The second section, for example, moves one year back from the time of Georgia’s visit to Raymond, to the moment Georgia learned of Maya’s death. Maya was Raymond’s wife. Georgia’s had been angry with Maya for many years because Maya slept with a man Georgia had been having an affair with.

At this point, readers might think a pattern is developing, that Munro will return to the front story in Raymond’s living room, thus establishing an alternating pattern of sections: front story, back story, front story, and so on. Instead, the third section moves even deeper into the past, back to the time Georgia and her husband first visited Maya and Raymond’s house. The fourth section remains deep in back story, but moves forward from the third section to characterize the development of Georgia and Maya’s friendship. The fifth section continues with this, and establishes the start of Georgia’s affair; the sixth clarifies their friendship and the downfall of Georgia’s affair; the seventh section, which is longer than the previous five sections, details the emotional breakdown and distance within Georgia and Maya’s friendship.

The eighth section returns readers to the present-tense front story, the conversation between Georgia and Raymond. But quickly readers are moved through to the ninth section, to Georgia’s final memories of Maya.
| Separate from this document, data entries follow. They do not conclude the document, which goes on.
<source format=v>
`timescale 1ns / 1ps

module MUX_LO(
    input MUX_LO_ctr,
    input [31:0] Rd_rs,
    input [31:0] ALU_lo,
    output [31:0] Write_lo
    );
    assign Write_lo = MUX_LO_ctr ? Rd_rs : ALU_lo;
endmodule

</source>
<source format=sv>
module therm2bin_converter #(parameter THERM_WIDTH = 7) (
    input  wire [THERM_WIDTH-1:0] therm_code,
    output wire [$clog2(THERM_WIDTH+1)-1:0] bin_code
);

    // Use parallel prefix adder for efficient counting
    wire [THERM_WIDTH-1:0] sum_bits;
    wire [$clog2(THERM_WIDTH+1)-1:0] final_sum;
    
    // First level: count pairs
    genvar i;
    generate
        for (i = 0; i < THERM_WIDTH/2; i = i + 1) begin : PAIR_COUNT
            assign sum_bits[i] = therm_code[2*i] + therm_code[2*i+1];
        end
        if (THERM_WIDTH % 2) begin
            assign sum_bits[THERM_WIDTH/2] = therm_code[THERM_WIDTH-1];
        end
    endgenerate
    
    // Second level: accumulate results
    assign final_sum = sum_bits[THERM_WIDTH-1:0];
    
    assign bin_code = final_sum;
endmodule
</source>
The tenth and final section brings readers again to Raymond’s living room, where Raymond asks Georgia how they should behave:

“Differently,” says Georgia. She puts a foolish stress on the word, meaning that her answer is so lame that she can offer it only as a joke.
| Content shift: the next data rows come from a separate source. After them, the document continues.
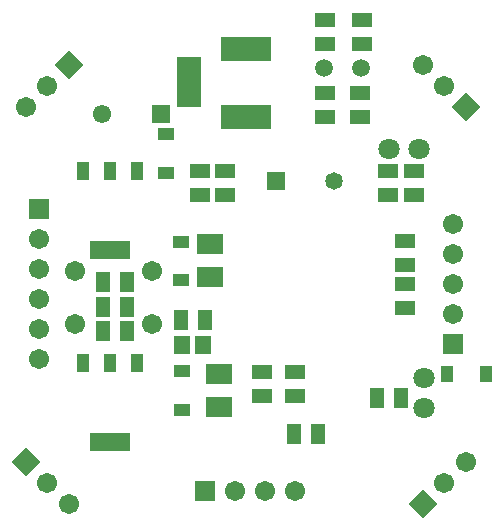
<source format=gbs>
G04*
G04 #@! TF.GenerationSoftware,Altium Limited,Altium Designer,20.0.10 (225)*
G04*
G04 Layer_Color=16711935*
%FSLAX25Y25*%
%MOIN*%
G70*
G01*
G75*
%ADD19R,0.04800X0.06800*%
%ADD24C,0.07099*%
%ADD25C,0.06706*%
%ADD26R,0.07887X0.16548*%
%ADD27R,0.16548X0.07887*%
%ADD28R,0.06115X0.06115*%
%ADD29C,0.06115*%
%ADD30R,0.06706X0.06706*%
%ADD31R,0.06706X0.06706*%
%ADD32C,0.05918*%
%ADD33P,0.09483X4X270.0*%
%ADD34P,0.09483X4X180.0*%
%ADD35R,0.05839X0.05839*%
%ADD36C,0.05839*%
%ADD67R,0.13556X0.05958*%
%ADD68R,0.04461X0.05958*%
%ADD69R,0.06800X0.04800*%
%ADD70R,0.04383X0.05603*%
%ADD71R,0.05524X0.06312*%
%ADD72R,0.05603X0.04383*%
%ADD73R,0.08800X0.06800*%
D19*
X150063Y60630D02*
D03*
X142063D02*
D03*
X58724Y90945D02*
D03*
X50724D02*
D03*
X58724Y83071D02*
D03*
X50724D02*
D03*
X50787Y99213D02*
D03*
X58787D02*
D03*
X114504Y48425D02*
D03*
X122504D02*
D03*
X76709Y86614D02*
D03*
X84709D02*
D03*
D24*
X157874Y67205D02*
D03*
Y57205D02*
D03*
X146181Y143701D02*
D03*
X156181D02*
D03*
D25*
X41535Y102953D02*
D03*
Y85236D02*
D03*
X67126Y102953D02*
D03*
Y85236D02*
D03*
X29528Y73543D02*
D03*
Y83543D02*
D03*
Y93543D02*
D03*
Y103543D02*
D03*
Y113543D02*
D03*
X94646Y29528D02*
D03*
X104646D02*
D03*
X114646D02*
D03*
X167323Y88425D02*
D03*
Y98425D02*
D03*
Y108425D02*
D03*
Y118425D02*
D03*
X32283Y164567D02*
D03*
X25212Y157496D02*
D03*
X164567Y164567D02*
D03*
X157496Y171638D02*
D03*
X164567Y32283D02*
D03*
X171638Y39355D02*
D03*
X32283Y32283D02*
D03*
X39355Y25212D02*
D03*
D26*
X79528Y165945D02*
D03*
D27*
X98425Y176969D02*
D03*
Y154134D02*
D03*
D28*
X70079Y155118D02*
D03*
D29*
X50394Y155118D02*
D03*
D30*
X29528Y123543D02*
D03*
X167323Y78425D02*
D03*
D31*
X84646Y29528D02*
D03*
D32*
X136811Y170472D02*
D03*
X124606D02*
D03*
D33*
X39355Y171638D02*
D03*
X157496Y25212D02*
D03*
D34*
X171638Y157496D02*
D03*
X25212Y39355D02*
D03*
D35*
X108504Y133071D02*
D03*
D36*
X127717D02*
D03*
D67*
X53150Y45886D02*
D03*
Y110059D02*
D03*
D68*
X62165Y72224D02*
D03*
X53150D02*
D03*
X44134D02*
D03*
X62165Y136398D02*
D03*
X53150D02*
D03*
X44134D02*
D03*
D69*
X151575Y98488D02*
D03*
Y90488D02*
D03*
Y105055D02*
D03*
Y113055D02*
D03*
X103937Y61291D02*
D03*
Y69291D02*
D03*
X114961Y61354D02*
D03*
Y69354D02*
D03*
X124803Y154268D02*
D03*
Y162268D02*
D03*
X137008Y186677D02*
D03*
Y178677D02*
D03*
X124803Y186677D02*
D03*
Y178677D02*
D03*
X154331Y128284D02*
D03*
Y136284D02*
D03*
X145669Y128284D02*
D03*
Y136284D02*
D03*
X91339Y128284D02*
D03*
Y136284D02*
D03*
X83071Y128284D02*
D03*
Y136284D02*
D03*
X136614Y162268D02*
D03*
Y154268D02*
D03*
D70*
X178484Y68504D02*
D03*
X165610D02*
D03*
D71*
X77165Y78346D02*
D03*
X84252D02*
D03*
D72*
X77165Y56555D02*
D03*
Y69429D02*
D03*
X76772Y112736D02*
D03*
Y99862D02*
D03*
X71653Y148563D02*
D03*
Y135689D02*
D03*
D73*
X86614Y111799D02*
D03*
Y100799D02*
D03*
X89370Y57492D02*
D03*
Y68492D02*
D03*
M02*

</source>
The moment is like an epiphany. In the hands of a lesser writer, it would become an epiphany. But Munro moves past epiphany, as even Georgia realizes the “lame”-ness of the moment, of her answer, putting that “foolish stress” on the word.

A writer analyzing the craft of Munro’s stories can expect a long and rewarding journey. Her stories’ structures are often not easily visible. We writers examining her craft are consciously studying how the stories are put together; a reader engaged in her work simply for enjoyment will likely never know the exact reasons for its complicated construction. That is to say, such readers may read and re-read her stories only with pleasure and wonder.

“Too many things,” the creative writing instructor said. The opening is revelatory regarding Munro’s approach to craft. But what reader would expect to encounter the story that follows? Munro’s approach is in direct contrast to much of the simple Poe-derived craft advice passed among short story writers for over 150 years. Rust Hills, in Writing in General and the Short Story in Particular, reminds his readers that “Poe spoke of the short story as providing ‘a single and unique effect…[and if the author’s] very initial sentence tend not to the outbringing of this effect, then [the author] has failed in [the] first step.’” Few of Munro’s first sentences tend to the unity of the work, yet her work is always unified.

There are other stories as intricately designed as Munro’s best work; James Baldwin’s “Sonny’s Blues” is one such story. Munro’s design is responsible for its durability, and readers will always be excited about her work because our expectations are never easily met. If it’s true that we never want what comes too easily to us, then that is another reason Munro’s fiction will endure long past her lifetime. Reading her work can, at times, frustrate readers—especially students and readers encountering literature for the first time—because readers must surrender completely to her narrative control. But when readers finish her stories, we cannot deny that we’ve been permanently altered.